I might not agree with Perry’s decision to allow illegal immigrants to pay in-state tuition at Texas colleges and universities, but I can see where he was coming from there. I also see where Mitt Romney’s coming from when he says such draws more illegals into the country.

However, vis-a-vis this part of Perry’s record, he has one big advantage over Mitt Romney and RomneyCare — at least Perry can defend in-state tuition for illegals on a pragmatic basis. Mitt Romney apparently can’t defend his socialized medicine program on that basis. If he could you’d see him doing it. As I’ve said before, regarding a certain “conservative” pundit,

“I really don’t understand where the one-state-versus-the-whole-country or ‘states’ rights’ thing comes in here. So many people advocate the very thing conservatives decry — a big, strong central government — to protect certain groups of people from the depredations of the state, and here (Mitt Romney) comes, saying certain depredations of the state are perfectly okay just because they’re on the state level. One wonders what (Romney) would have said if certain states voted to tax people based on their religions. Hey, as long as it’s on the state level and the folks in those states approved such, it’s peachy-keen, no? Sorry, but I don’t think a little consistency is too much to ask.”

There they go again…

September 22, 2011

…the old reliably anti-liberty Washington Post, that is.

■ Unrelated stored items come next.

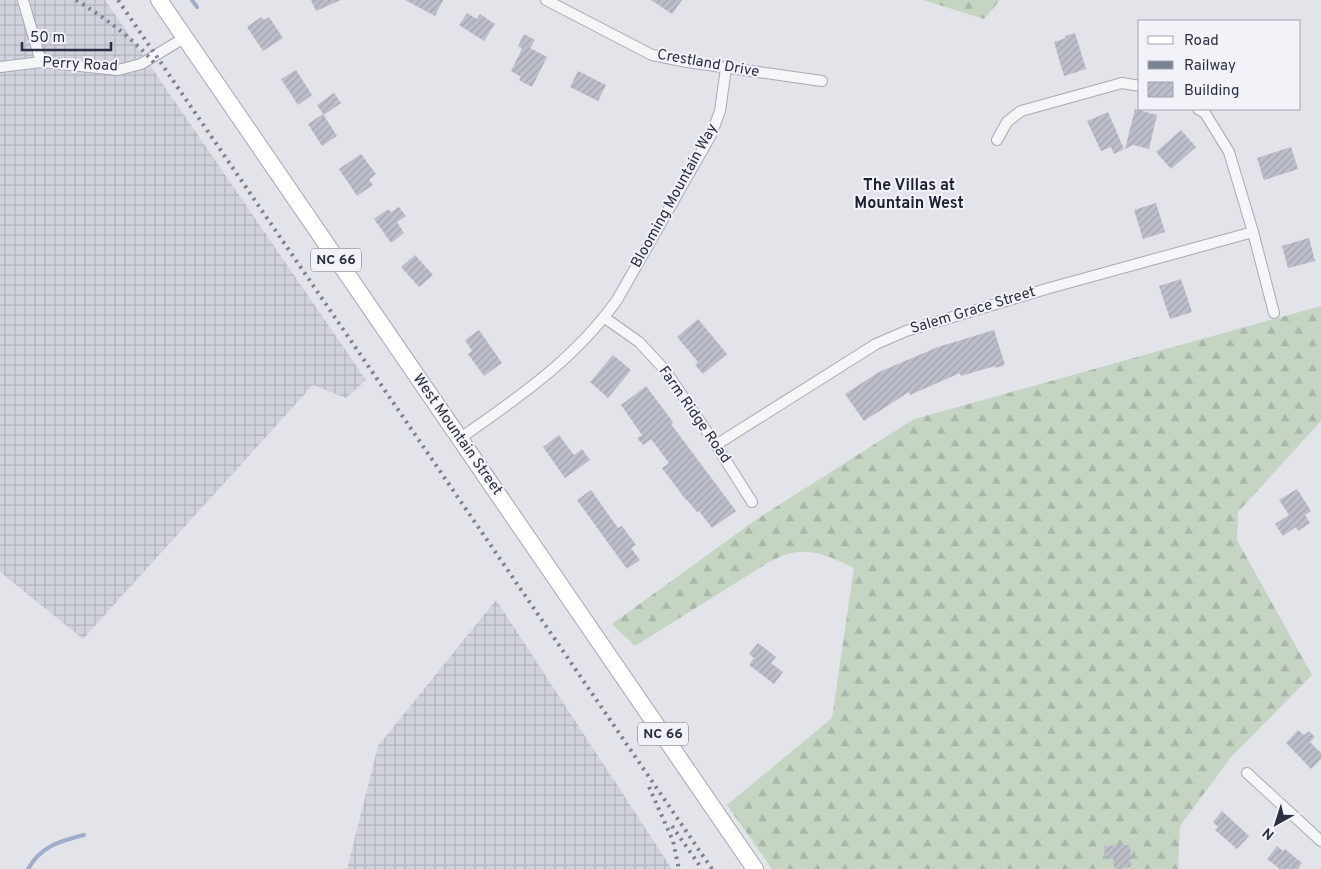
<svg xmlns="http://www.w3.org/2000/svg" width="1321" height="869" font-family="Overpass,sans-serif">
	<style>
		.industrial { fill: url(#industrial-grid) }
		.forest { fill: url(#forest-firs) }
		.lines { fill: none; stroke-linecap: round; stroke-linejoin: round }
		.stream { stroke: #9dadca; stroke-width: 4 }
		.building { fill: url(#building-hatch) }
		.street-casing { stroke: #a7aab4; stroke-width: 12 }
		.primary-casing { stroke: #a1a7b6; stroke-width: 18 }
		.street { stroke: #f5f6f8; stroke-width: 10 }
		.primary { stroke: #fff; stroke-width: 16 }
		.rail { stroke: #7b8194; stroke-width: 4; stroke-dasharray: 2.5 5; stroke-linecap: butt }
		.labels { text-anchor: middle; dominant-baseline: central; stroke-width: 4; stroke-linejoin: round; paint-order: stroke }
		.shield { fill: #f2f3f8; stroke: #666a79; stroke-width: 1 }
		.shield-label { font-size: 14px; font-weight: bold; fill: #2a2f42 }
		.street-label { font-size: 15px; fill: #2a2f42; stroke: #f2f3f8 }
		.neighbourhood-label { font-size: 16px; font-weight: bold; fill: #1c2133; stroke: #f2f3f8 }
	</style>
	<defs>
		<pattern id="industrial-grid" width="8" height="8" patternUnits="userSpaceOnUse" patternTransform="scale(1.25)"><rect width="8" height="8" fill="#d0d3dc"/><path d="M0 4h8M4 0v8" fill="none" stroke="#b3b5be"/></pattern>
		<pattern id="forest-firs" width="22" height="20" patternUnits="userSpaceOnUse" patternTransform="scale(1.25)"><rect width="22" height="20" fill="#c5d4c3"/><path d="M5 1l3.5 6h-7zM16 11l3.5 6h-7z" fill="#a9b6a9"/></pattern>
		<pattern id="building-hatch" width="6" height="6" patternUnits="userSpaceOnUse" patternTransform="scale(1.25)"><rect width="6" height="6" fill="#bcbfca"/><path d="M-1 1l2-2M0 6l6-6M5 7l2-2" fill="none" stroke="#a2a4af"/></pattern>
	</defs>
	<rect width="100%" height="100%" fill="#e2e4ea"/>
	<path class="industrial" d="M0,0H105L366,380L346,398L313,385L83,639L0,572Z
		M496,600L672,869H347L378,746Z"/>
	<path class="forest" d="M923,0H1000L984,19Z
		M1321,306V421L1238,512L1237,540L1312,675L1231,757L1180,826L1178,869H772L727,805L832,718L854,568C835,559 814,548 792,553C784,554 776,559 769,562L635,646L612,624L757,519L914,419Z"/>
	<g class="lines">
		<path class="stream" d="M192,0L197,7
			M28,869C41,846 60,841 84,835"/>
	</g>
	<path class="building" d="M311,0H341L316,11Z
		M405,0H443L435,16Z
		M651,0H682L672,14Z
		M467,13L477,19L480,14L495,24L484,41L459,25Z
		M261,17L264,20L269,17L283,38L263,51L247,27Z
		M1075,33L1086,69L1064,76L1054,42L1066,38L1065,36Z
		M524,34L535,40L530,48L547,57L532,87L519,80L521,77L511,71L522,49L518,46Z
		M296,70L312,95L298,105L281,79Z
		M578,71L606,85L598,101L570,87Z
		M334,93L341,103L324,115L317,105Z
		M1135,109L1157,115L1149,149L1133,145L1125,149Z
		M1108,112L1124,149L1114,154L1111,147L1101,151L1087,121Z
		M323,114L337,136L322,146L308,124Z
		M1181,130L1196,147L1171,169L1156,152Z
		M1291,147L1298,169L1264,180L1257,158Z
		M361,154L376,174L369,180L373,185L357,196L339,169Z
		M1156,203L1165,232L1143,239L1134,210Z
		M399,207L406,216L397,222L404,233L391,243L374,219L388,209L391,212Z
		M1309,238L1315,261L1288,268L1282,246Z
		M415,255L433,275L419,287L401,267Z
		M1181,279L1192,312L1170,319L1159,286Z
		M698,319L727,354L703,374L695,365L698,362L677,337Z
		M479,330L502,363L484,376L468,354L472,351L465,340Z
		M994,330L1005,365L995,368V366L961,376L960,373L910,395L909,392L864,421L845,394L879,372L938,347Z
		M613,355L631,370L608,398L590,382Z
		M646,386L673,422L671,424L736,511L712,528L699,511L697,512L687,500H686L662,468L669,463L651,439L643,445L637,438L642,435L621,405Z
		M559,435L574,455L582,449L590,460L565,478L543,447Z
		M1297,489L1311,511L1305,515L1310,523L1298,531L1296,527L1283,536L1275,524L1289,515L1279,500Z
		M591,490L618,528L622,526L636,545L631,548L640,560L627,569L577,500Z
		M758,643L776,657L771,663L783,672L774,684L749,665L754,658L749,654Z
		M1298,730L1304,735L1309,731L1315,737L1310,742L1321,753V759L1311,769L1286,743Z
		M1222,811L1249,836L1237,849L1215,830L1218,827L1213,822Z
		M1130,845L1131,867L1114,868L1113,858H1105L1104,846Z
		M1277,846L1283,851L1285,849L1302,863L1298,869H1280L1267,859Z"/>
	<g class="lines">
		<defs>
			<path id="street" d="M23,0L41,62
				M546,0L652,55L687,62L822,81
				M0,67L41,62L118,70L141,64L184,38
				M1198,109L1205,113L1229,152L1253,232L1274,313
				M997,140L1007,122L1021,111L1122,83L1140,86
				M605,318L639,342L665,370L716,445L752,502
				M459,439C518,398 575,359 617,300L711,135L720,111L726,68
				M716,445L876,344L906,331L1046,289L1253,232
				M1247,773L1321,841"/>
			<path id="primary" d="M159,0L755,869"/>
		</defs>
		<use href="#street" class="street-casing"/>
		<use href="#primary" class="primary-casing"/>
		<use href="#street" class="street"/>
		<use href="#primary" class="primary"/>
		<path class="rail" d="M76,0C105,18 133,38 155,64
			M118,0L712,869
			M649,787L673,841L679,869
			M672,826L702,869"/>
	</g>
	<g class="labels">
		<g class="shield">
			<rect x="311" y="248.5" width="50" height="23" rx="4"/>
			<rect x="638" y="722.5" width="50" height="23" rx="4"/>
		</g>
		<g class="shield-label">
			<text x="336" y="260">NC 66</text>
			<text x="663" y="734">NC 66</text>
		</g>
		<g class="street-label">
			<text transform="translate(708 64) rotate(10)">Crestland Drive</text>
			<text transform="translate(80 65) rotate(3)">Perry Road</text>
			<text transform="translate(675 196) rotate(-61)">Blooming Mountain Way</text>
			<text transform="translate(973 311) rotate(-17)">Salem Grace Street</text>
			<text transform="translate(694 415) rotate(55)">Farm Ridge Road</text>
			<text transform="translate(457 435) rotate(55)">West Mountain Street</text>
		</g>
		<g class="neighbourhood-label">
			<text x="909" y="186">The Villas at<tspan x="909" dy="18">Mountain West</tspan></text>
		</g>
	</g>
	<rect x="1138" y="20" width="162" height="90" fill="#f2f3f8" stroke="#a2a5af"/>
	<rect x="1148" y="36" width="25" height="8" fill="#ffffff" stroke="#a2a5af"/>
	<text x="1184" y="45" font-size="15" fill="#2a2f42">Road</text>
	<rect x="1148" y="61" width="25" height="8" fill="#7b8194" stroke="#a2a5af"/>
	<text x="1184" y="70" font-size="15" fill="#2a2f42">Railway</text>
	<rect x="1148" y="82" width="25" height="15" fill="url(#building-hatch)" stroke="#a2a5af"/>
	<text x="1184" y="95" font-size="15" fill="#2a2f42">Building</text>
	<g transform="translate(1276 824) rotate(219)" stroke="#f2f3f8" stroke-width="4" paint-order="stroke">
	<path d="M0-4L9 19L0 12L-9 19Z" fill="#2a2f42"/>
	<text y="-8" font-size="14" font-weight="bold" text-anchor="middle" fill="#2a2f42">N</text>
	</g>
	<path d="M22 42v8h89v-8" fill="none" stroke="#2a2f42" stroke-width="2.5"/>
	<text x="30" y="42" font-size="15" fill="#2a2f42" stroke="#f2f3f8" stroke-width="4" paint-order="stroke">50 m</text>
</svg>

Sorry, but I don’t think states should get to choose the level at which they want to respect what is perhaps the most fundamental right of them all. And I’d be interested to see which misdemeanors disqualify one for a carry permit in New York. I would wager that absolutely none of them rise to the level of making the misdemeanant a danger to society.

And why should I or anyone else give a damn about what the police organizations think? I’m sure their jobs would be made much easier and safer by any number of laws that violate the Fourth and Fifth Amendments as well, but does that make those laws worthy of support? Of course not. Why should it be any different for the Second Amendment?